论文标题
丹麦参与搜索引擎TREC COVID-19挑战:有关搜索Covid-19的精确生物医学科学信息的经验教训
Denmark's Participation in the Search Engine TREC COVID-19 Challenge: Lessons Learned about Searching for Precise Biomedical Scientific Information on COVID-19
论文作者
论文摘要
该报告描述了由美国国家标准与技术研究院(NIST)及其文本检索会议(TREC)部门组织的两所丹麦大学哥本哈根大学和奥尔堡大学的参与。竞争的目的是找到最佳的搜索引擎策略,用于从最大的时间点,从最大的时间点检索有关Covid-19的精确生物医学科学信息,即关于COVID-19-COVID-19-COVID-19-COVID-19-OPEN REACH研究数据集(Cord-19)。 Cord-19是2020年3月美国白宫对技术社区的呼吁的结果,此后不久,在Kaggle上宣布了Allen Ai Institute for Allen Institute for Allen Institute,Chan Zuckerberg倡议,乔治敦大学安全和新兴技术中心,Microsoft技术,Microsoft和National Inster Insterutiutiutiutiutiutitues of Nedry Insituits Insitus。 Cord-19包含超过200,000篇有关Covid-19,Sars-Cov-2和相关冠状病毒的学术文章(其中有100,000多个具有全文),这些文章是从精选的生物医学来源收集的。 TREC-COVID挑战要求(a)以(a)对生物医学专家提出的一些查询来检索准确和精确的科学信息的最佳方法,并且(b)通过与查询的相关性对此信息进行排名。 在本文档中,我们描述了TREC-COVID竞争的设置,我们参与其中以及我们所产生的思考和经验教训,当时面对急性化的文学科学信息,从而响应高度专业化的疑问,即在中等程度上。

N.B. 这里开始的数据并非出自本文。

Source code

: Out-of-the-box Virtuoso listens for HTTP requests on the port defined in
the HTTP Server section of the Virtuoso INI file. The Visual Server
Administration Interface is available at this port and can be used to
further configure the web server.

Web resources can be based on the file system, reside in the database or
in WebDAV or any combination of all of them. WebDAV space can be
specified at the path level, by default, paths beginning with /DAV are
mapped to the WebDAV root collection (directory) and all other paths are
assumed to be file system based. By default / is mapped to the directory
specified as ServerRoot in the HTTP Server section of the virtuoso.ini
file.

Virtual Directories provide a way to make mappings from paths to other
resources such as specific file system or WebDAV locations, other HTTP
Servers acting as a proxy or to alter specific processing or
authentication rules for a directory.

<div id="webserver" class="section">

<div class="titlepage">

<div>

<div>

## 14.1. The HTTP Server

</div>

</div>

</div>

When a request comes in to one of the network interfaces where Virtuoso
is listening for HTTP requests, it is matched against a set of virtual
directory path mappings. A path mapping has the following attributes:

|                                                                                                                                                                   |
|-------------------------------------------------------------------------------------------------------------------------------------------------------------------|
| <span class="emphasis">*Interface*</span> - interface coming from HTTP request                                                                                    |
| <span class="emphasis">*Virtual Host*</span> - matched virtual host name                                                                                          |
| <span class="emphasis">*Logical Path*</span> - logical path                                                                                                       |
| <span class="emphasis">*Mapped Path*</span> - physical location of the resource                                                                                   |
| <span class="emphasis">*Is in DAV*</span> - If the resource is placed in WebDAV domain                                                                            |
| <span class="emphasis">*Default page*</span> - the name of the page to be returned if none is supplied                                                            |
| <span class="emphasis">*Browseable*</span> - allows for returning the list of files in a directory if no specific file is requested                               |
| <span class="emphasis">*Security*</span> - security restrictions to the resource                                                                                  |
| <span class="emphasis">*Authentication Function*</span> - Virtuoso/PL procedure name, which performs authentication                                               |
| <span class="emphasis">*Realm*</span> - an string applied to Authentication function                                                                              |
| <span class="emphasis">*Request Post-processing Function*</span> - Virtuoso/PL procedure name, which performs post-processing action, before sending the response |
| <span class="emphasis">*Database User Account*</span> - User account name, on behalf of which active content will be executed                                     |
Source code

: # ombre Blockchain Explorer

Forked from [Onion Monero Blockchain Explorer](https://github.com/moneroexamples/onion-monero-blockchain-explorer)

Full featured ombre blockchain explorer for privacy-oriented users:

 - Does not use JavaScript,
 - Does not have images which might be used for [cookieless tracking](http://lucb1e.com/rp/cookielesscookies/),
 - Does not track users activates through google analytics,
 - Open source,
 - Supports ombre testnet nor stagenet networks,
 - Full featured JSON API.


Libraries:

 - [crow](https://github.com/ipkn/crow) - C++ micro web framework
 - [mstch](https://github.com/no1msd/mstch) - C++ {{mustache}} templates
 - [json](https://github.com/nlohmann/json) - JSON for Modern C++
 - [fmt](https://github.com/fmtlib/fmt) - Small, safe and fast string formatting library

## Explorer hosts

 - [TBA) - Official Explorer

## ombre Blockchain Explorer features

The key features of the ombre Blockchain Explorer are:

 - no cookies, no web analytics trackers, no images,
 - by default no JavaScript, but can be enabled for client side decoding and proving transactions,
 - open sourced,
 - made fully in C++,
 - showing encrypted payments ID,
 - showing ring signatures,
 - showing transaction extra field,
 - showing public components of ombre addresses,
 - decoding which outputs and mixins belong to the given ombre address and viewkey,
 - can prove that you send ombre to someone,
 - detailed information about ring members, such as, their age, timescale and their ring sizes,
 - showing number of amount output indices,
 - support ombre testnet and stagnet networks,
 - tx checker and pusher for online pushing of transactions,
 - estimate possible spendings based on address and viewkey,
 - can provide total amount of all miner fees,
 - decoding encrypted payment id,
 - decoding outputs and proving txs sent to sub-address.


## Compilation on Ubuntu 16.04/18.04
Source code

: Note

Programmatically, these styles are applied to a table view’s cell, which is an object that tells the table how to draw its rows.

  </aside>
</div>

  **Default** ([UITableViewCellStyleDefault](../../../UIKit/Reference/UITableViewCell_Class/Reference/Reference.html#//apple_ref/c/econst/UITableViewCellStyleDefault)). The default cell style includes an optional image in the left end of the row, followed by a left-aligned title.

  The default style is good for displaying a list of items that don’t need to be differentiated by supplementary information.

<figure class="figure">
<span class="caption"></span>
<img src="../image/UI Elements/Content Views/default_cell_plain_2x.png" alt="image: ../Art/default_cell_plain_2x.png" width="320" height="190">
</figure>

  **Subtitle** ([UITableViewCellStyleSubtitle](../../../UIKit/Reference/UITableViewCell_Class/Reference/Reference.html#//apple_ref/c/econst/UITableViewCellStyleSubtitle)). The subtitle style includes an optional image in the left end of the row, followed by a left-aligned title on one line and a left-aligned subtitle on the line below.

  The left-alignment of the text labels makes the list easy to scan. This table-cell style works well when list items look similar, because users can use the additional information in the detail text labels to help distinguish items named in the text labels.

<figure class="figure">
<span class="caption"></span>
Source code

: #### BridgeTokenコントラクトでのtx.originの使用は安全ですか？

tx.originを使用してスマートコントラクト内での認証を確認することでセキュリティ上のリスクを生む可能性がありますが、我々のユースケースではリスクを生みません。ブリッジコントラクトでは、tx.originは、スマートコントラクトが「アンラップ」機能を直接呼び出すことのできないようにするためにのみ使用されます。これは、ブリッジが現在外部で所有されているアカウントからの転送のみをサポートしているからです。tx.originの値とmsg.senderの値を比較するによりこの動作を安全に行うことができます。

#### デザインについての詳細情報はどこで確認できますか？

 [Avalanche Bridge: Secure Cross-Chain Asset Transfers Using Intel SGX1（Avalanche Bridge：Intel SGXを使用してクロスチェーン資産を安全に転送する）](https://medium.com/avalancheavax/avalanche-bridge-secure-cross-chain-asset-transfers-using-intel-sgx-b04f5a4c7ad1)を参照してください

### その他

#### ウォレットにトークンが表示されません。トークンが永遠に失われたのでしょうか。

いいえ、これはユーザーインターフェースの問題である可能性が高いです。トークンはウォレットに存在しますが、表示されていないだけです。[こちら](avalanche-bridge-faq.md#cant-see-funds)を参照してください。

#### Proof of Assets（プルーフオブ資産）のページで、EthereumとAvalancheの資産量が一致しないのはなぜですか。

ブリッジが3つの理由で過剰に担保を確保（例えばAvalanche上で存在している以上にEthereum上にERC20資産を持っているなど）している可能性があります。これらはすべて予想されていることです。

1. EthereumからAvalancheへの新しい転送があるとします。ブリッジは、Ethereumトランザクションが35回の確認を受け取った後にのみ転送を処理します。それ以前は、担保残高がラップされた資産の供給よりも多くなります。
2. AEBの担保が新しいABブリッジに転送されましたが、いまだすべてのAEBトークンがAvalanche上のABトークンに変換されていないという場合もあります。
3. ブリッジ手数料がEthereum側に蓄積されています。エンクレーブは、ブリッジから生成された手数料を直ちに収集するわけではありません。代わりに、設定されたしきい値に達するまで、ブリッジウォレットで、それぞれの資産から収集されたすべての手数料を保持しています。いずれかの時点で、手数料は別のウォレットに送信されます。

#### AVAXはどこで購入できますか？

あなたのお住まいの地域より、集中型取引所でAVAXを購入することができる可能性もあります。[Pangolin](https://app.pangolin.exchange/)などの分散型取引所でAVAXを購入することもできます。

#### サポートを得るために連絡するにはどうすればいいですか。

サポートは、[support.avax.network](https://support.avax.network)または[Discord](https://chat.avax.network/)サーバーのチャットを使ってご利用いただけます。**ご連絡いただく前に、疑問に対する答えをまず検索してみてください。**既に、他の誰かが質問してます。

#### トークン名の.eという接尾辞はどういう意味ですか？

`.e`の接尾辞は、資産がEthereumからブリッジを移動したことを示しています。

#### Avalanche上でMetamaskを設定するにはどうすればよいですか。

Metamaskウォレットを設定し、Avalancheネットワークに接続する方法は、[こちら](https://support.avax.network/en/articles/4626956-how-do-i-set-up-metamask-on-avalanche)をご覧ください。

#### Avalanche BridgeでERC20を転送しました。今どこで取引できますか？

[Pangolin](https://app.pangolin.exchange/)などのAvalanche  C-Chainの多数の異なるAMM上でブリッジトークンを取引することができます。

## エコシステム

This report describes the participation of two Danish universities, University of Copenhagen and Aalborg University, in the international search engine competition on COVID-19 (the 2020 TREC-COVID Challenge) organised by the U.S. National Institute of Standards and Technology (NIST) and its Text Retrieval Conference (TREC) division. The aim of the competition was to find the best search engine strategy for retrieving precise biomedical scientific information on COVID-19 from the largest, at that point in time, dataset of curated scientific literature on COVID-19 -- the COVID-19 Open Research Dataset (CORD-19). CORD-19 was the result of a call to action to the tech community by the U.S. White House in March 2020, and was shortly thereafter posted on Kaggle as an AI competition by the Allen Institute for AI, the Chan Zuckerberg Initiative, Georgetown University's Center for Security and Emerging Technology, Microsoft, and the National Library of Medicine at the US National Institutes of Health. CORD-19 contained over 200,000 scholarly articles (of which more than 100,000 were with full text) about COVID-19, SARS-CoV-2, and related coronaviruses, gathered from curated biomedical sources. The TREC-COVID challenge asked for the best way to (a) retrieve accurate and precise scientific information, in response to some queries formulated by biomedical experts, and (b) rank this information decreasingly by its relevance to the query. In this document, we describe the TREC-COVID competition setup, our participation to it, and our resulting reflections and lessons learned about the state-of-art technology when faced with the acute task of retrieving precise scientific information from a rapidly growing corpus of literature, in response to highly specialised queries, in the middle of a pandemic.